When I first arrived, and as Andrew had predicted, Ruboil was skittish and ran the hell away whenever I came near her. Especially given how much I was hanging near her human plaything, I must have seemed a threat. By the second or third day, however, she realised that I was a human plaything just like Andrew, and slowly relented. This caution disappeared exponentially as she discovered that when Andrew brushed her away as he tried to work, I would welcome her into my arms and give her all the attention she craved.
The first night I heard her slip into bed with me, my face lit up; finally, I had become her friend! She tread gingerly across the bed towards me.
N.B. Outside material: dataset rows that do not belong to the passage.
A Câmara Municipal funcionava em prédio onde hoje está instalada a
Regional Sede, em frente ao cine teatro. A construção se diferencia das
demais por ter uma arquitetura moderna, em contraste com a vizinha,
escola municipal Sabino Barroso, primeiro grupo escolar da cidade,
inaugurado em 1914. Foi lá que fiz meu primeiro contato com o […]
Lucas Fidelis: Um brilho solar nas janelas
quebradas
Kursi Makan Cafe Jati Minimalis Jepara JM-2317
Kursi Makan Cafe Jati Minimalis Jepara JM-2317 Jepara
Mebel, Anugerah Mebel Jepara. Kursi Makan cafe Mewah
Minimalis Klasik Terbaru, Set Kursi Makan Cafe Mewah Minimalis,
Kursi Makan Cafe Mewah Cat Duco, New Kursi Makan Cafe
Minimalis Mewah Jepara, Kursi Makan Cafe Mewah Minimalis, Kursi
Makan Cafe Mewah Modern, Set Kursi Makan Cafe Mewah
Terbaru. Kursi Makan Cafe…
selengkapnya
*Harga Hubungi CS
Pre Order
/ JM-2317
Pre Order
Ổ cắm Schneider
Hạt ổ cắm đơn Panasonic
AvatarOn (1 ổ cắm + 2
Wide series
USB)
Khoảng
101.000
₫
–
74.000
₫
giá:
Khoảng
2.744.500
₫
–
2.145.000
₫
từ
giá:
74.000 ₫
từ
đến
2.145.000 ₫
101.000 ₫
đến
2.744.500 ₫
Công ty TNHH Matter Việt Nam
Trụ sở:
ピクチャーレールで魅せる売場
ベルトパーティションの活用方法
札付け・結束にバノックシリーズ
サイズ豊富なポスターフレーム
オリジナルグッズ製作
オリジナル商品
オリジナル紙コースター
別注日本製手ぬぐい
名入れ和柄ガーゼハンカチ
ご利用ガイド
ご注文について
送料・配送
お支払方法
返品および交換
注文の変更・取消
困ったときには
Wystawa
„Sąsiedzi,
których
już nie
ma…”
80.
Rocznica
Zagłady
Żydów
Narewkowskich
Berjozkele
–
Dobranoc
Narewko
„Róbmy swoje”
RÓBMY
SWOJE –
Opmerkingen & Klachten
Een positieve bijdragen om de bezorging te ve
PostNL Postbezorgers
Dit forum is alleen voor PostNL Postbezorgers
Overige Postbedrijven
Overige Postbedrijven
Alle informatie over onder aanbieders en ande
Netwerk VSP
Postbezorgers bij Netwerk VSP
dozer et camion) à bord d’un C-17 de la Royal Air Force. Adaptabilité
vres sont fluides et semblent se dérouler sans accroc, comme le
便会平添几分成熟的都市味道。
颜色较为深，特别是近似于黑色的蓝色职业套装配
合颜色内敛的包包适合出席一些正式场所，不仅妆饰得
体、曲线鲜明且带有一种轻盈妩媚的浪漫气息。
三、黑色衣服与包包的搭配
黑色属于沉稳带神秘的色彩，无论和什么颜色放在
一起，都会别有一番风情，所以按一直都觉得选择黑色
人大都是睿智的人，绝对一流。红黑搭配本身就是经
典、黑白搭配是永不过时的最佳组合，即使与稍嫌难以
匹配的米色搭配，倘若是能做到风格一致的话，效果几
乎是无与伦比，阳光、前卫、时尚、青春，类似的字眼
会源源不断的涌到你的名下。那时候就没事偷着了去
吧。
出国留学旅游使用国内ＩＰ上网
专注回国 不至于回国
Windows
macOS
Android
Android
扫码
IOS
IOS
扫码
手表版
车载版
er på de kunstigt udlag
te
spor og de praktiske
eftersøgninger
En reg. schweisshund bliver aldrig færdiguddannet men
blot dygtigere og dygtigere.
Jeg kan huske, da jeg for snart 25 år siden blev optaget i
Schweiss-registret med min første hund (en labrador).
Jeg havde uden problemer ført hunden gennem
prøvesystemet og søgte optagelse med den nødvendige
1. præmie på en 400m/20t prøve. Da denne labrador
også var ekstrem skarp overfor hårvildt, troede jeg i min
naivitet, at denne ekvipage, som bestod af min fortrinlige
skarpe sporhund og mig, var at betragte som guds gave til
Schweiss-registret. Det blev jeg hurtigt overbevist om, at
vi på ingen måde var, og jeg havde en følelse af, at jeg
She then proceeded to sit on my hair as I lay on my side and started to breathe cold air down into my face, rumbling like a broken chainsaw. So this was Ruboil’s famous annoyingness.
The rest of my stay in Christchurch was much like this. As it turns out, she also apparently has a love of resting her chin on things, regardless of how likely they are to move. This means that when she sits on your lap as you work at your desk or laptop, she will immediately put her chin on the back of your arm or wrist such that it would cause her great inconvenience if you moved it. This generally tends to be your mouse hand. And the look she gives you when you move! For pet push-overs like me, this is an awful paradox.
Even without being in her presence Ruboil works her annoying magic. When having a tender webcam moment, she will make her way to Andrew’s laptop and stand on the keyboard, obscuring all view. She’ll stand there for some time as she decides whether or not she wants to plod this way or that next:
If she happens to brush past his headset on the slow, deliberating journey across, she’ll soon turn around and start chewing obsessively on the mouthpiece. When pushed away from that, she’ll absently play with the flouro green headphone cable until made to stop. If you put her outside your room and close the door, she’ll meow pitifully at your door until locked in the laundry with her cat bed. She is, in short, an annoying little ball of fluff who doesn’t take “no” for an answer.
And yet I can’t wait to see her again.